Harker had said that the Open Market Committee of the Federal Reserve needed to keep an eye on the shape of the yield curve as the Fed tightened monetary policy. He suggested this might aid the Fed to tighten more slowly, so as not to provoke another US slowdown.
We examined the data for the period 1982 to 2017. We found that Harker was correct. Using a measure of the yield curve as US 10 year bond yields minus 90 day bill yields, we found that variation in the shape of the yield curve had a 100% success rate in predicting US recessions since the early 80's. We found that the yield curve did not have to fall below zero to forecast a recession. It was sufficient for this measure of the yield curve to fall below 0.5%. This level was particularly relevant in the late 1980's and early 1990's. It was at this time that a modest slowdown in the US economy, caused by a crisis in US "savings and loans" (similar to Australian building societies), began a US slowdown which provoked the Australian recession of the early 1990's.
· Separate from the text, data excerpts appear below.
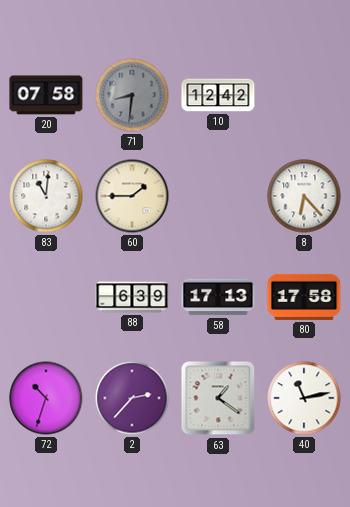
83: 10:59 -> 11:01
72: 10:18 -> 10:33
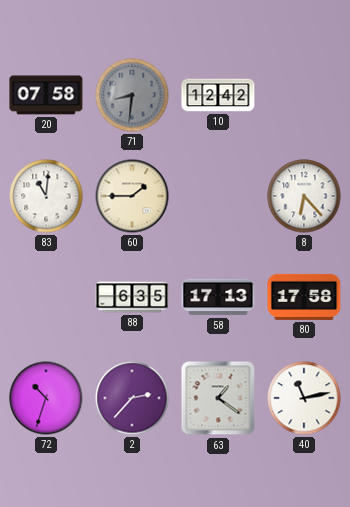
88: 6:39 -> 6:35
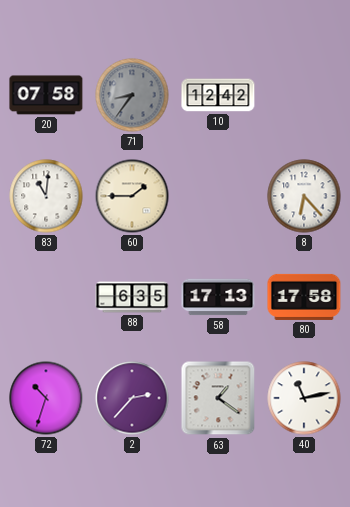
71: 8:31 -> 8:36
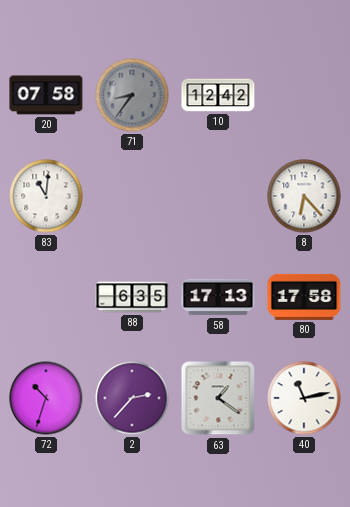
60: 1:45 -> none
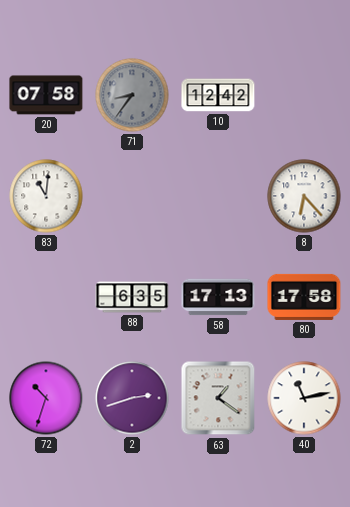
2: 2:37 -> 2:42
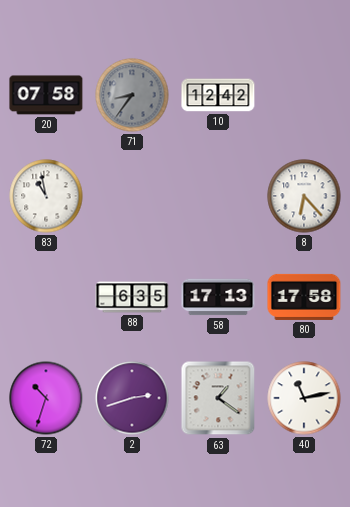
83: 11:01 -> 10:58
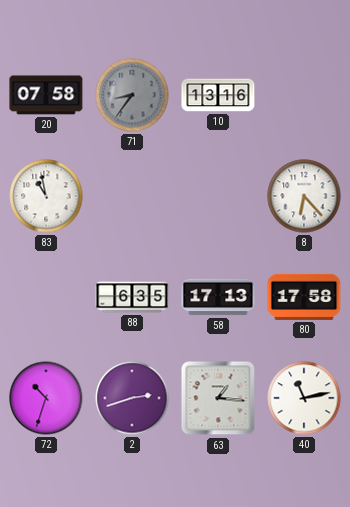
10: 12:42 -> 13:16
63: 1:21 -> 1:16
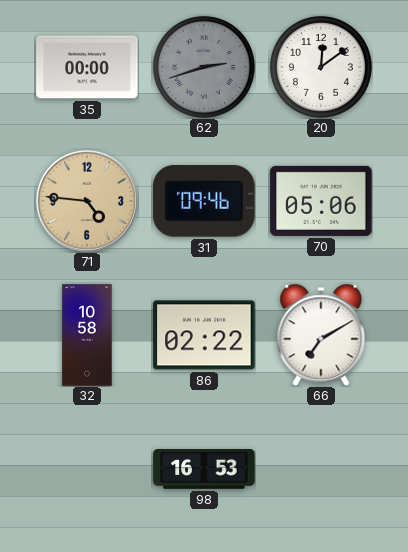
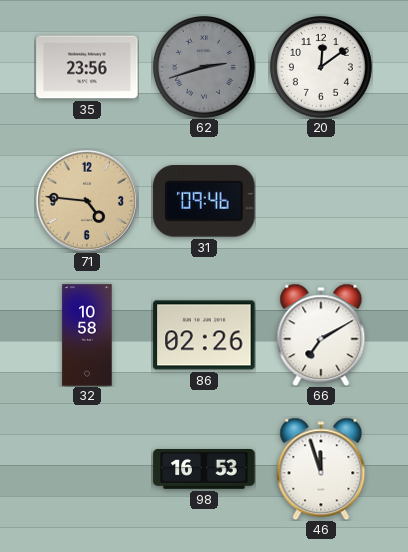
35: 00:00 -> 23:56
70: 05:06 -> none
86: 02:22 -> 02:26
46: none -> 11:57
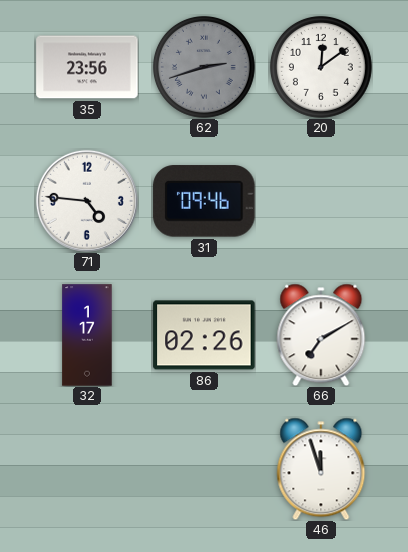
71 dial: champagne -> white
32: 10:58 -> 1:17
98: 16:53 -> none
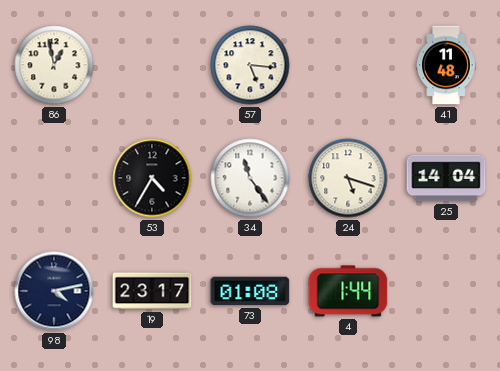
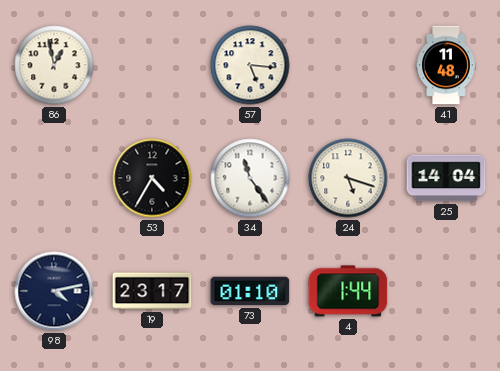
73: 01:08 -> 01:10
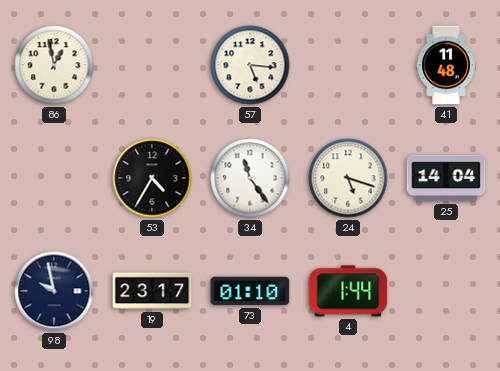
98: 4:13 -> 9:58
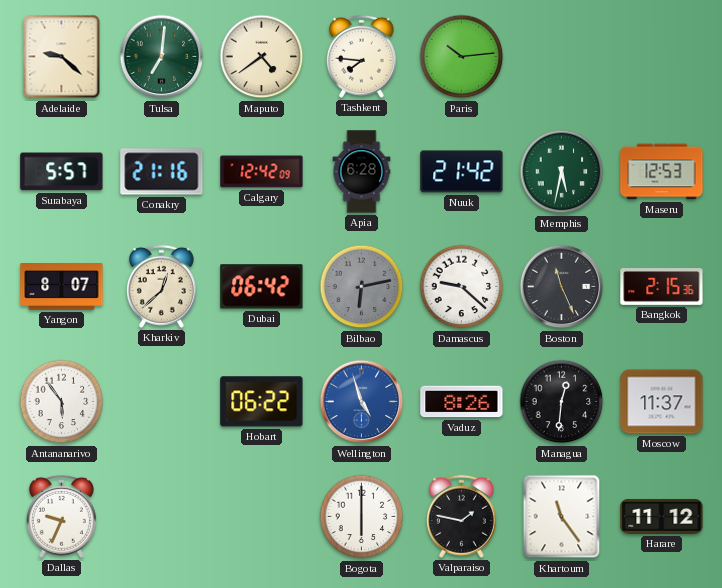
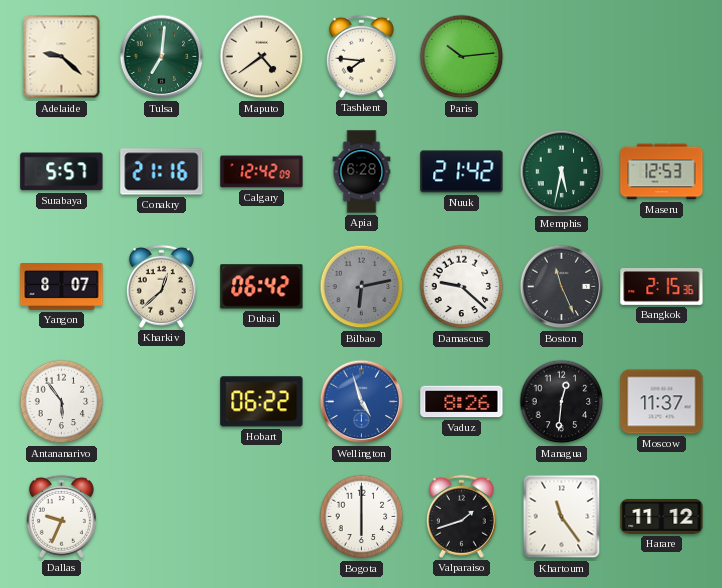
Valparaiso: 1:47 -> 1:42
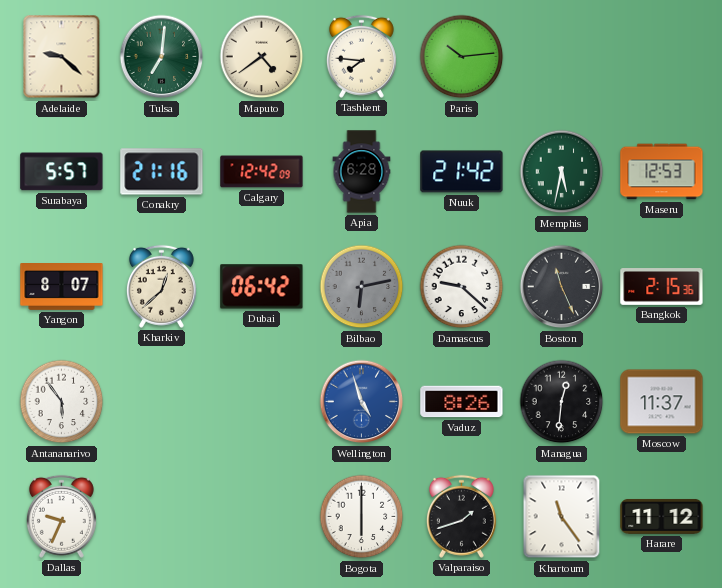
Hobart: 06:22 -> none
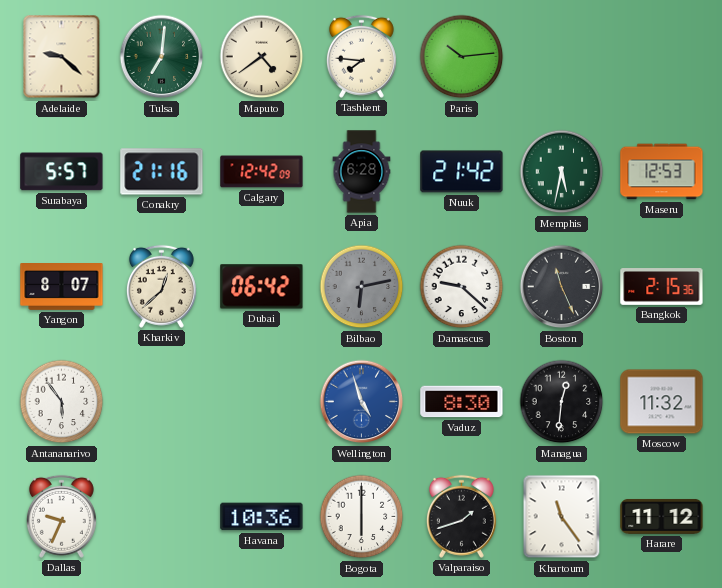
Vaduz: 8:26 -> 8:30
Moscow: 11:37 -> 11:32
Havana: none -> 10:36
What was different over the time period was the lag between this inversion in the yield curve and when a US slowdown occurred. In the data before the year 2000, an inversion of the yield curve appeared to lead to a US slowdown after a period of around five quarters. After the year 2000, an inversion in the US yield curve appeared to lead to a US slowdown after a period of around nine quarters.
In January, I went to a presentation by Patrick Harker in Philadelphia. I asked Harker about his comments on the yield curve. He said that the shape of the US yield curve was a very strong indicator of a future US recession. However, he said there was no clear explanation of how this indicator worked.
Is the next US recession in sight?
The Federal Reserve has been tightening for almost two years. How close are we to the yield curve telling us a recession awaits? In Figure 1 above we see the US yield curve for the period from 1982 to 2018. The US yield curve, which peaked at around 3.7% in April 2010, has been tightening progressively since. This tightening began even before the Federal Reserve began to increase the Fed Funds rate.
Since 2016, the Fed rate hikes have been followed by an increase in 10 year bond yields. 10 year bond yields have been losing the race with the Fed Funds rate. This means that the yield curve has been declining. On Monday 18 June, our measure of the yield curve had fallen to 98 basis points. Still, 98 basis points is above our precautionary level of 50 basis points, which signals a future US recession.
The current shape of the US yield curve does not signal a coming US recession. Should the Fed continue to tighten at the current pace, this signal of a forthcoming US recession might be apparent by early next year.